Russia isn’t the only hard currency issuer with a precarious risk profile.
On Thursday, global risk intelligence firm Verisk Maplecroft is expected to publish an analysis of its sovereign environmental, social, and governance ratings, which measure and track the ESG risks for government debt issuers. Authors Eileen Gavin, principal analyst of global markets and Americas, and James Lockhart Smith, vice president of markets, found that while the war between Russia and Ukraine posed ESG challenges for emerging and frontier market government bondholders, 15 countries touted even worse ESG profiles than Russia.
Turkey, Egypt, Peru, Nigeria, Angola, Iraq, Pakistan, and Ethiopia were among the countries with worse ESG scores, according to the report.
“It’s flagging potential risk for investors holding those bonds moving forward,” Gavin told Institutional Investor.

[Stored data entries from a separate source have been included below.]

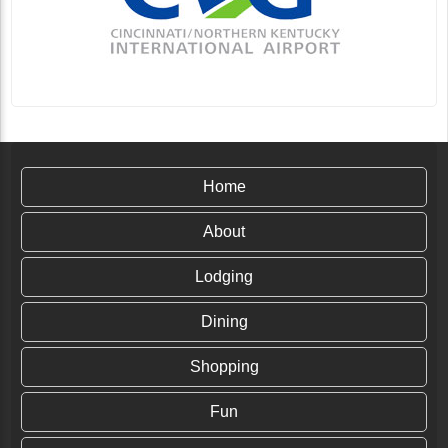
Home
About
Lodging
Dining
Shopping
Fun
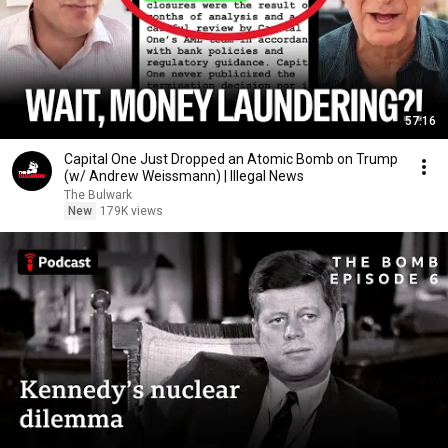
57:16
Capital One Just Dropped an Atomic Bomb on Trump
(w/ Andrew Weissmann) | Illegal News
The Bulwark
New
179K views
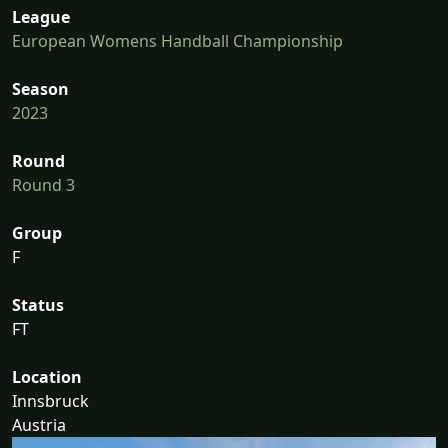
League
European Womens Handball Championship
Season
2023
Round
Round 3
Group
F
Status
FT
Location
Innsbruck
Austria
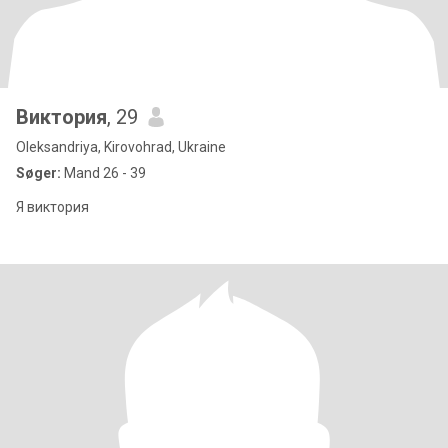
Виктория
, 29
Oleksandriya, Kirovohrad, Ukraine
Søger:
Mand 26 - 39
Я виктория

The dataset included ratings for 198 countries dating back to 2017. The ESG ratings provided to each country assessed issuers across environmental risks like natural capital endowment and protections, natural capital degradation, physical risk, and transition risk; social risks including health, education, resource security, human rights, and labor risks; and governance risks, which encompass the strength of the country’s institutions and its sources of instability.
“Russia and China are not the only problem in town,” the report said. While both countries have problematic ESG scores, other heavily-traded nations like Turkey and Egypt show even worse ESG stories, according to Verisk Maplecroft.
For example, Turkey has a governance score of 1 out of 100, which is the “worst of any investable market except Ethiopia,” according to the intelligence firm. With political risks, a corrupt institutional environment, and a weakened democracy, the country poses major ESG risks for bondholders. Gavin said the country’s geopolitical proximity to Russia also weakens its ESG score.
“Given the current situation with the Russian-Ukrainian war, [Turkey is] vulnerable,” she said.
For bondholders, sovereigns with low ESG scores are a major risk heading into 2022’s “macro storm,” the report said. Verisk Maplecroft argued that without strong ESG fundamentals, countries like Turkey will experience continued decline.
The authors also warned that the combination of weak ESG trends and deep macro pressures will hit certain markets like Indonesia, the Philippines, and Peru hard.